Supplied data ::
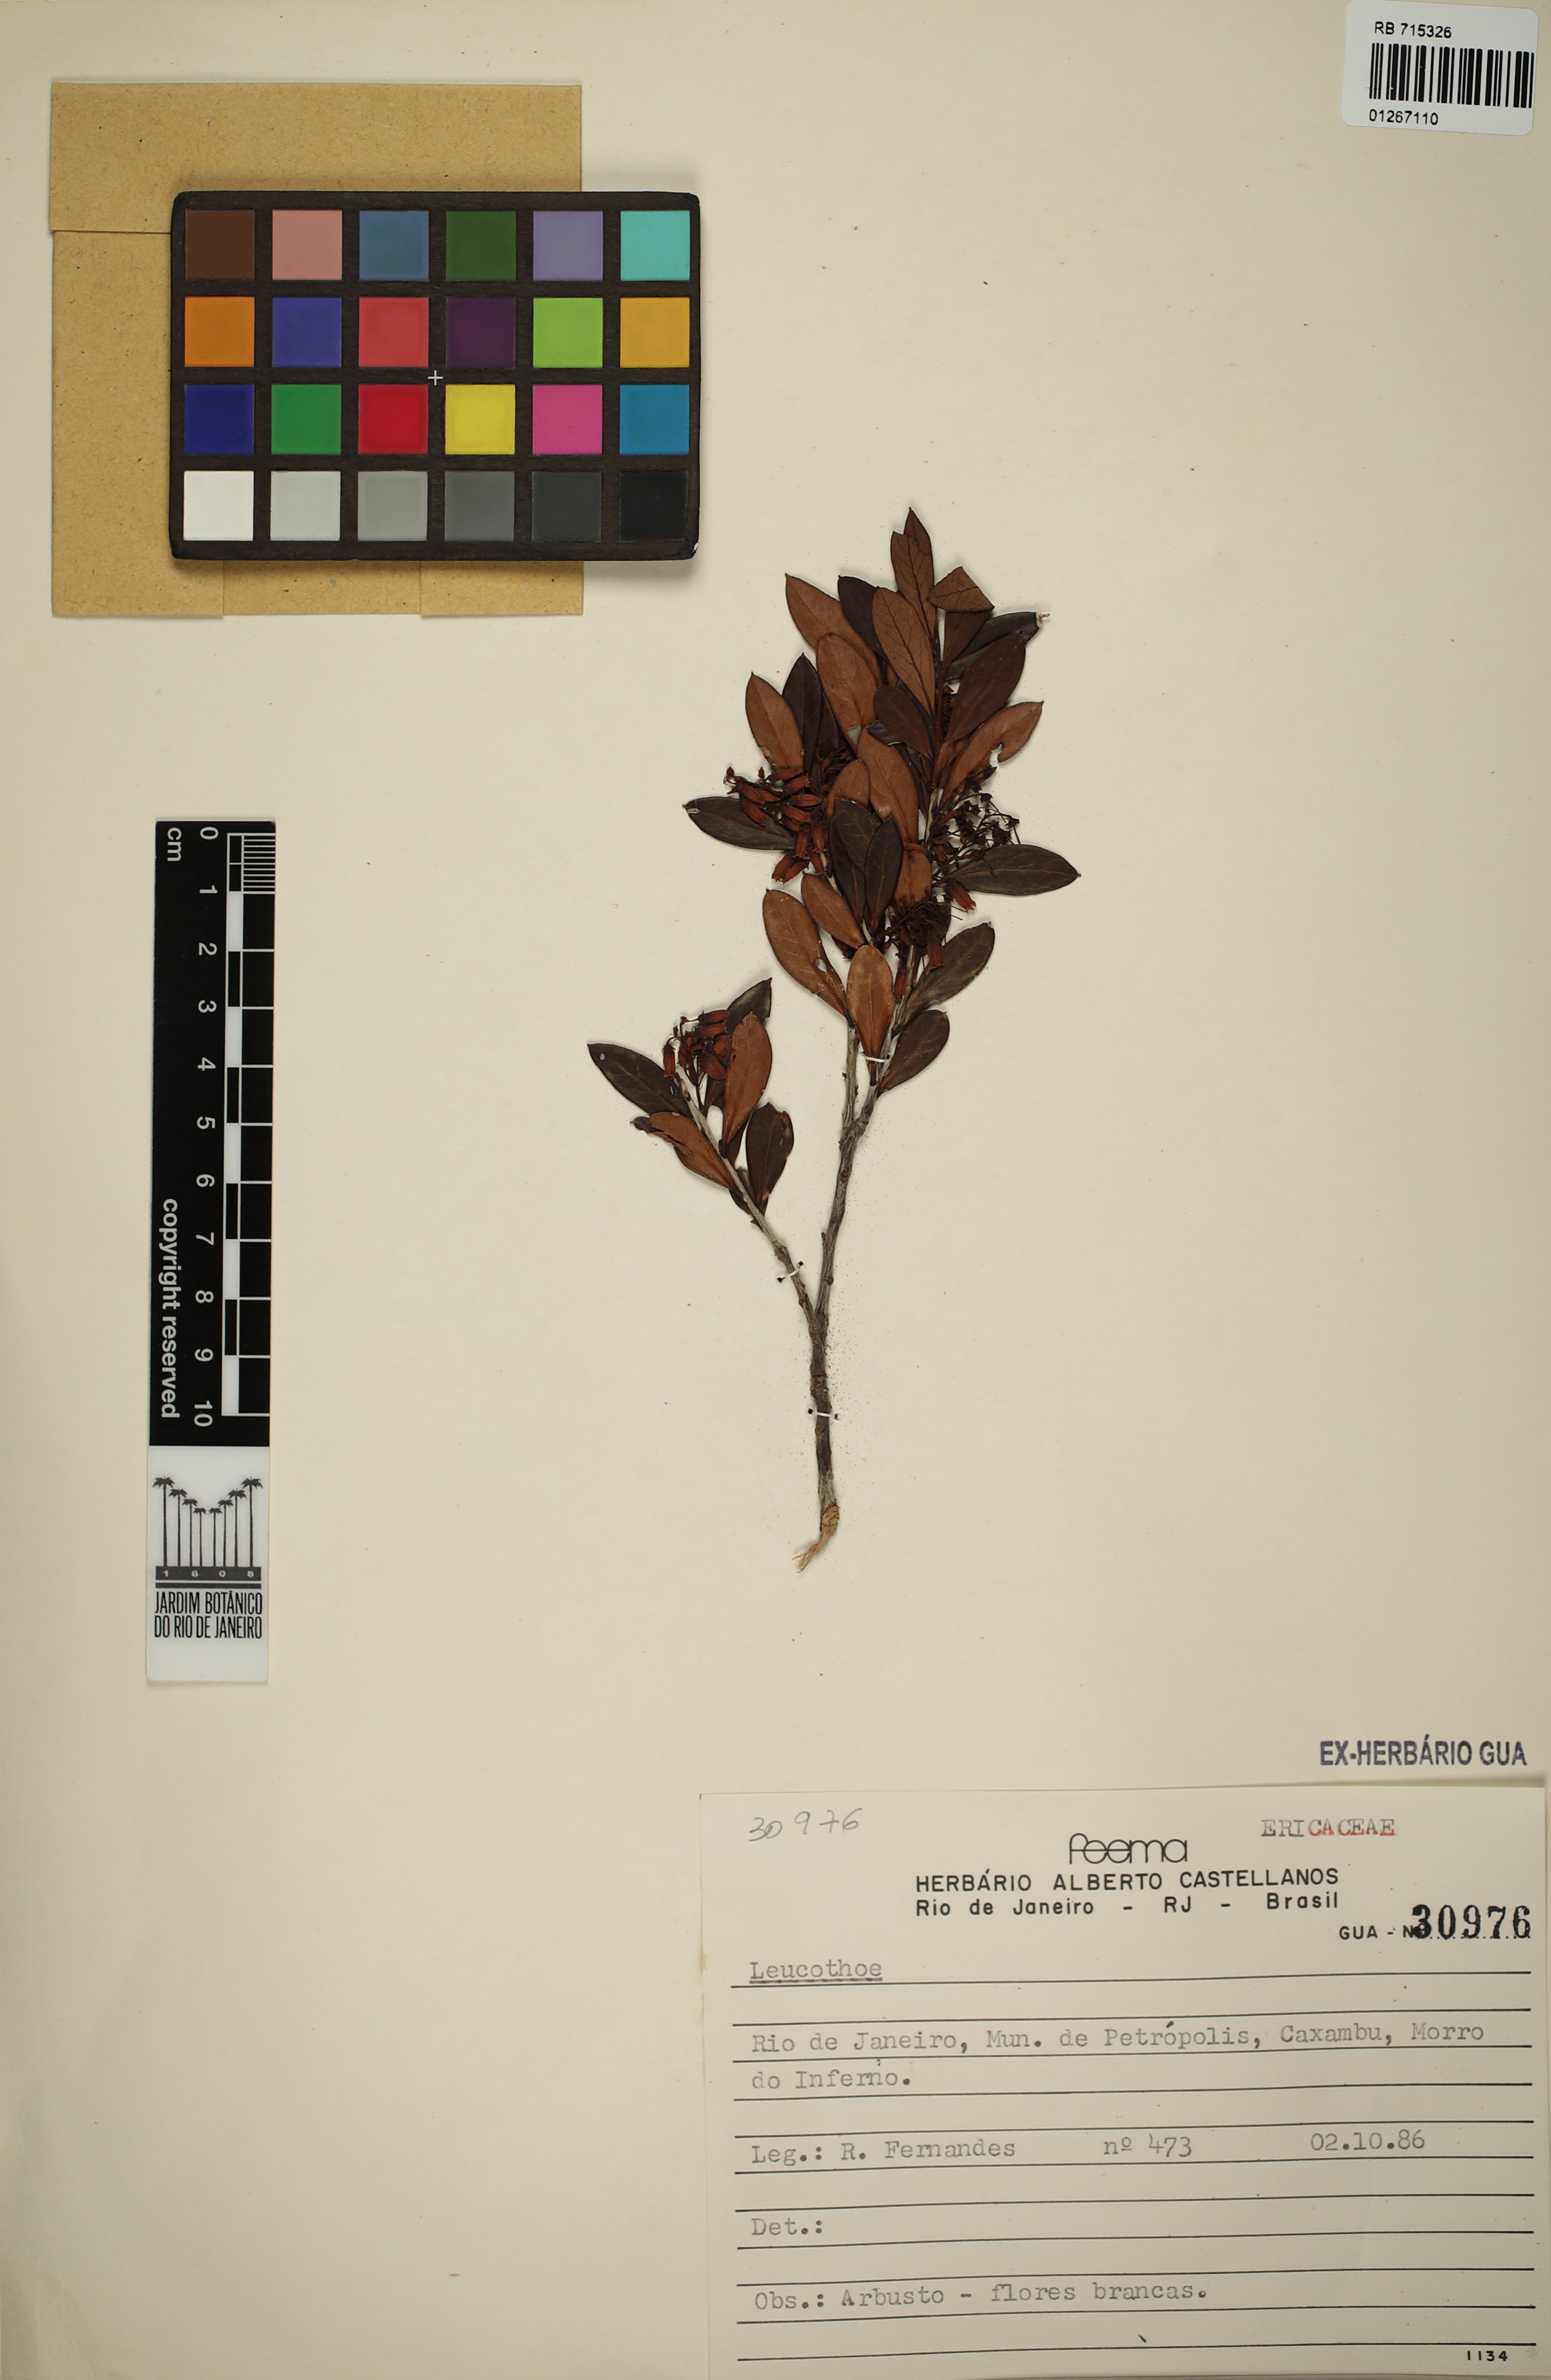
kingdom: Plantae
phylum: Tracheophyta
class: Magnoliopsida
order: Ericales
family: Ericaceae
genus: Leucothoe
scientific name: Leucothoe
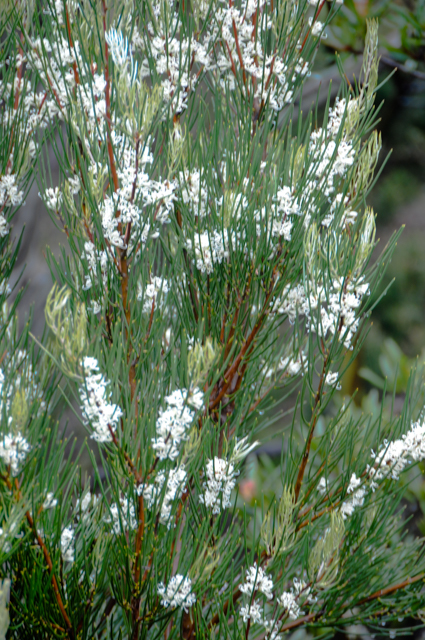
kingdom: Plantae
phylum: Tracheophyta
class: Magnoliopsida
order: Proteales
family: Proteaceae
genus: Hakea
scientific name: Hakea megadenia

Goal :: Format the lines above as a two-column CSV with the headers "label" and "name", one row per line: the line's text under "label" and its answer under "name". Put each field in quotes, replace any line breaks with spaces, and leave the pictures out.

Response ::
label,name
"kingdom:","Plantae"
"phylum:","Tracheophyta"
"class:","Magnoliopsida"
"order:","Ericales"
"family:","Ericaceae"
"genus:","Leucothoe"
"scientific name:","Leucothoe"
"kingdom:","Plantae"
"phylum:","Tracheophyta"
"class:","Magnoliopsida"
"order:","Proteales"
"family:","Proteaceae"
"genus:","Hakea"
"scientific name:","Hakea megadenia"